How did Oreo Get Its Name?

picture of oreo cookies packagingOreo cookies, produced by Nabisco, are the best-selling cookies in the United States and have been around since 1912.

Oreo cookies have spurred countless variations, are available in over 100 countries, and even have a street named after them.

These sweet treats are incredibly popular thanks to their simplicity and quality.

When Oreos were first introduced, they were marketed as an imitation of the famous Hydrox Cookies, produced by Leaf Brands, released four years prior.

Fortunately for Nabisco and Oreo cookies, Hydrox went out of business shortly after Oreo cookies were released.

But how did Oreos come about, and why are Oreos called Oreos?

The word Oreo may have come as a derivation from the French word or, meaning gold, or from an Ancient Greek root meaning mountain.

Some believe that the cookies are called Oreos because it is an easy name to remember and pronounce.

Food writer Stella Parks suggested the most compelling theory for why Oreo is called Oreo. Ms. Parks believes that the name comes from the Latin word Oreodaphne, referencing a genus of the laurel family (a family of plants comprising about 2,850 known species).

Nabisco, the producer of Oreos, had a track record of naming their products similarly.

The names of three Nabisco cookies created and sold before the Oreo cookie was invented were Avena, Lotus, and Helicon. And, just like the Oreo cookie, those too had botanical origins.

The original Oreo cookie also had laurel designs, which further supports this theory for why the Oreo cookie is called Oreo.

When the Oreo was created in 1912, its original name was the “Oreo Biscuit,” and the word Oreo has remained in all product iterations. The name was changed to the “Oreo Sandwich” in 1921, and in 1948 the cookies were called “Oreo Creme Sandwiches.”

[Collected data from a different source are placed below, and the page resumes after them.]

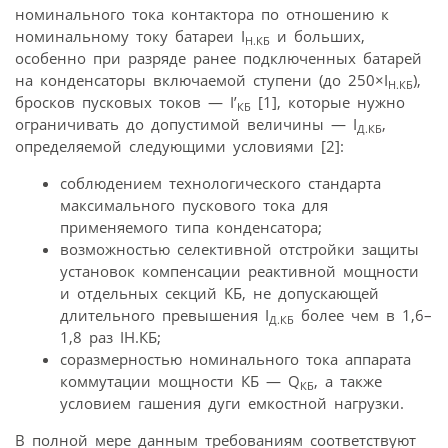
номинального тока контактора по отношению к
номинальному току батареи I
и больших,
Н.КБ
особенно при разряде ранее подключенных батарей
на конденсаторы включаемой ступени (до 250×I
),
Н.КБ
бросков пусковых токов — I’
[1], которые нужно
КБ
ограничивать до допустимой величины — I
,
Д.КБ
определяемой следующими условиями [2]:
соблюдением технологического стандарта
максимального пускового тока для
применяемого типа конденсатора;
возможностью селективной отстройки защиты
установок компенсации реактивной мощности
и отдельных секций КБ, не допускающей
длительного превышения I
более чем в 1,6–
Д.КБ
1,8 раз IН.КБ;
соразмерностью номинального тока аппарата
коммутации мощности КБ — Q
, а также
КБ
условием гашения дуги емкостной нагрузки.
В полной мере данным требованиям соответствуют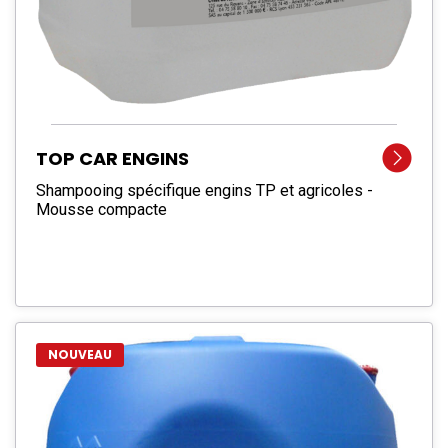
TOP CAR ENGINS
Shampooing spécifique engins TP et agricoles -
Mousse compacte
NOUVEAU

Oreo’s name kept getting longer over time. By 1974, the cookie was called the “Oreo Chocolate Sandwich Cookie.” Most people continued to refer to cookies as Oreos because it’s a simple name to remember.

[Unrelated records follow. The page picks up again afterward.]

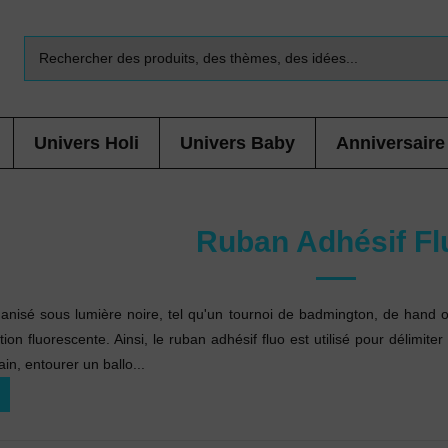
Univers Holi
Univers Baby
Anniversaire
Ruban Adhésif Fl
nisé sous lumière noire, tel qu'un tournoi de badmington, de hand ou
ion fluorescente. Ainsi, le ruban adhésif fluo est utilisé pour délimite
ain, entourer un ballo
...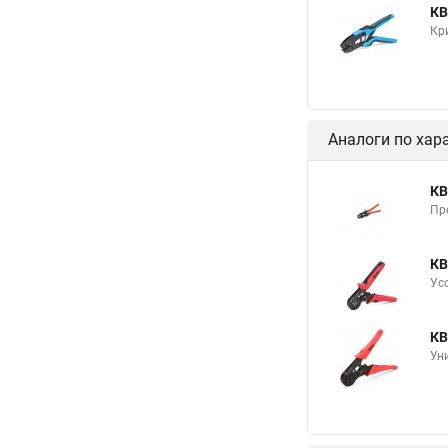
КВ
Кр
Аналоги по хар
КВ
Пр
КВ
Ус
КВ
Ун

The name of Oreos isn’t the only thing that changed over time. The physical design of the cookies has also evolved multiple times.

In 1924, a new design for the Oreo cookie was introduced, and in 1952, the modern variant of Oreo was implemented by William Turnier, the person responsible for designing Nabisco’s cookies. This design incorporated the Nabisco logo and has not changed since.

Oreo cookies have also substantially changed in taste since they were first invented. Sam Porcello, affectionately known as Mr. Oreo, helped design the modern Oreo cookie by perfecting the cream filling. Mr. Oreo also helped create the “Double Stuffed” version of the cookie, which has twice as much filling.

How Oreo received its name remains a mystery, but what isn’t a mystery is the impact these black and white cookies have had in the sweets industry. They continue to remain popular despite the name changes and changes in flavor. Nabisco has recently introduced new flavors, including s’mores, strawberry frosted donut, brookie-o, and even gluten-free versions of the Oreo cookie.